OMB Memos 10-15 (PDF, 27 pages - 274 KB) and 10-28 (PDF, 2 pages - 38.6 KB) outline Department of Homeland Security responsibilities for FISMA. M-10-15 states that the Department of Homeland Security will provide additional operational support to federal agencies in securing federal systems. The Department will monitor and report agency progress to ensure the effective implementation of this guidance. This memo also outlines the new FISMA process that follows a three-tiered approach:
- Data feeds directly from security management tools
- Government-wide benchmarking on security posture
- Agency-specific interviews
This three-tiered approach is a result of the task force established in September 2009 to develop new, outcome-focused metrics for information security performance for federal agencies.
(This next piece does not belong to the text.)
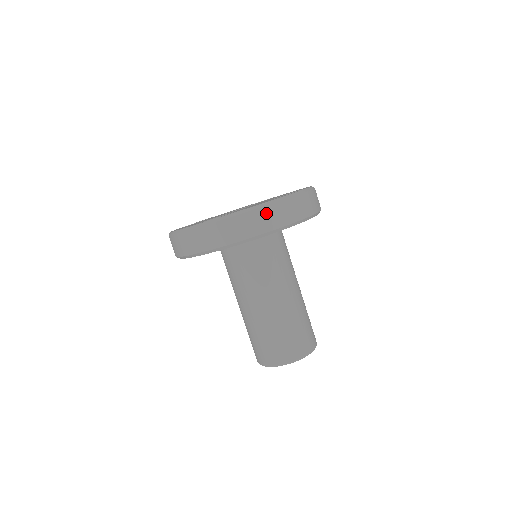
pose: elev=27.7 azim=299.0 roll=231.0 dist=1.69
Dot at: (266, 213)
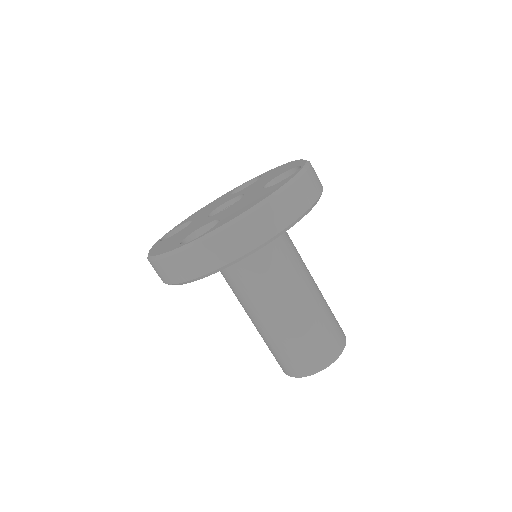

This task force concentrated on developing metrics that would advance the security posture of agencies and departments.
M-10-28 outlines and clarifies the respective responsibilities and activities of the Office of Management and Budget (OMB), the Cybersecurity Coordinator, and the Department of Homeland Security, in particular with respect to the federal government's implementation of the Federal Information Security Management Act of 2002 (FISMA; 44 U.S.C. §§ 3541-3549).
The Department will exercise primary responsibility within the executive branch for the operational aspects of federal agency cybersecurity with respect to the federal information systems that fall within FISMA under 44 U.S.C. §3543. In carrying out this responsibility and the accompanying activities, the Department shall be subject to general OMB oversight in accordance with section 3543(a), and the Department shall be subject to the limitations and requirements that apply to OMB under Section 3543(b)-(c).
Department of Homeland Security activities will include (but will not be limited to):
- overseeing the government-wide and agency-specific implementation of and reporting on cybersecurity policies and guidance;
- overseeing and assisting government-wide and agency-specific efforts to provide adequate, risk-based and cost-effective cybersecurity;
- overseeing the agencies' compliance with FISMA and developing analyses for OMB to assist in the development of the FISMA annual report;
- overseeing the agencies' cybersecurity operations and incident response and providing appropriate assistance; and
- annually reviewing the agencies' cybersecurity programs.
All departments and agencies are required to coordinate and cooperate with the Department of Homeland Security as it carries out its cybersecurity responsibility and activities as noted in the OMB Memos 10-15 and 10-28.